• **THE PROBLEM**:
Exclude the pictures, then restate exactly each line of the data below from the first through the line containing "pinky tip: (244, 224)".

*** Opening of DATA FOR ANALYSIS ***

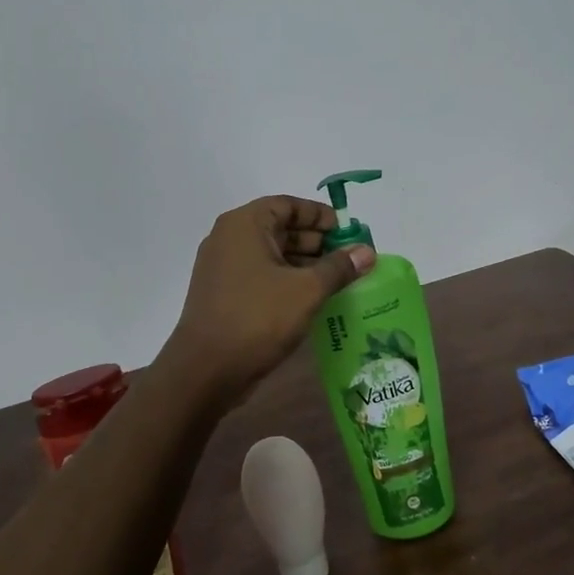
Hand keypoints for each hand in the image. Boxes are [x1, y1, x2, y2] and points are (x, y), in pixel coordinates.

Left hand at [161, 196, 376, 406]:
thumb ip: (339, 267)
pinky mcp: (223, 294)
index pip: (287, 205)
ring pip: (270, 255)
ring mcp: (222, 268)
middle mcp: (229, 239)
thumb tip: (367, 252)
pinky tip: (311, 298)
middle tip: (348, 258)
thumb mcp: (307, 290)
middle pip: (279, 228)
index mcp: (244, 224)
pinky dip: (286, 280)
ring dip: (303, 263)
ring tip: (337, 280)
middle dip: (315, 241)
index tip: (346, 231)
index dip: (319, 215)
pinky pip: (260, 276)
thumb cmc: (258, 318)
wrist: (206, 370)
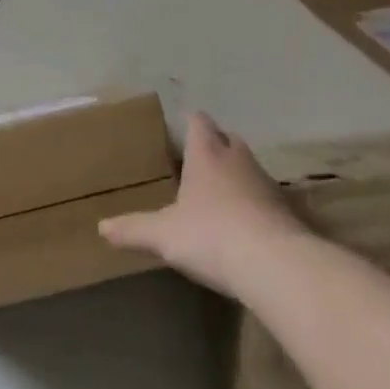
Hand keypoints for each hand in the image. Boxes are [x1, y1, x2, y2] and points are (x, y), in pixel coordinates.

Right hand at [99, 111, 305, 298]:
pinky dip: (255, 204)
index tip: (181, 124)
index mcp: (207, 155)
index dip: (190, 121)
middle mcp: (239, 161)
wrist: (277, 266)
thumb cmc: (212, 235)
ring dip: (237, 175)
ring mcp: (268, 185)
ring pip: (249, 168)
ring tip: (219, 192)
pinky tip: (244, 224)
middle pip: (228, 140)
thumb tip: (101, 227)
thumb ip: (133, 229)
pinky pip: (266, 199)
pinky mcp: (288, 213)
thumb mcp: (163, 235)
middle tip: (198, 159)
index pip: (199, 123)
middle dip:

*** Close of DATA FOR ANALYSIS ***

• **WRITTEN SOLUTION**:
Hand keypoints for each hand in the image. Boxes are [x1, y1, x2, y2] and points are (x, y), in pixel coordinates.

Left hand at [161, 196, 376, 406]:
thumb ip: (339, 267)
pinky mcp: (223, 294)
index pip: (287, 205)
ring pip: (270, 255)
ring mcp: (222, 268)
middle mcp: (229, 239)
thumb tip: (367, 252)
pinky tip: (311, 298)
middle tip: (348, 258)
thumb mcp: (307, 290)
middle pip: (279, 228)
index mcp: (244, 224)
pinky dip: (286, 280)
ring dip: (303, 263)
ring tip: (337, 280)
middle dip: (315, 241)
index tip: (346, 231)
index dip: (319, 215)
pinky pip: (260, 276)
thumb cmc: (258, 318)
wrist: (206, 370)
Hand keypoints for each hand in the image. Boxes are [x1, y1, x2, y2] and points are (x, y), in pixel coordinates.

Right hand at [99, 111, 305, 298]:
pinky dip: (255, 204)
index tip: (181, 124)
index mcp: (207, 155)
index dip: (190, 121)
middle mcp: (239, 161)
wrist: (277, 266)
thumb cmc: (212, 235)
ring dip: (237, 175)
ring mcp: (268, 185)
ring pip: (249, 168)
ring tip: (219, 192)
pinky tip: (244, 224)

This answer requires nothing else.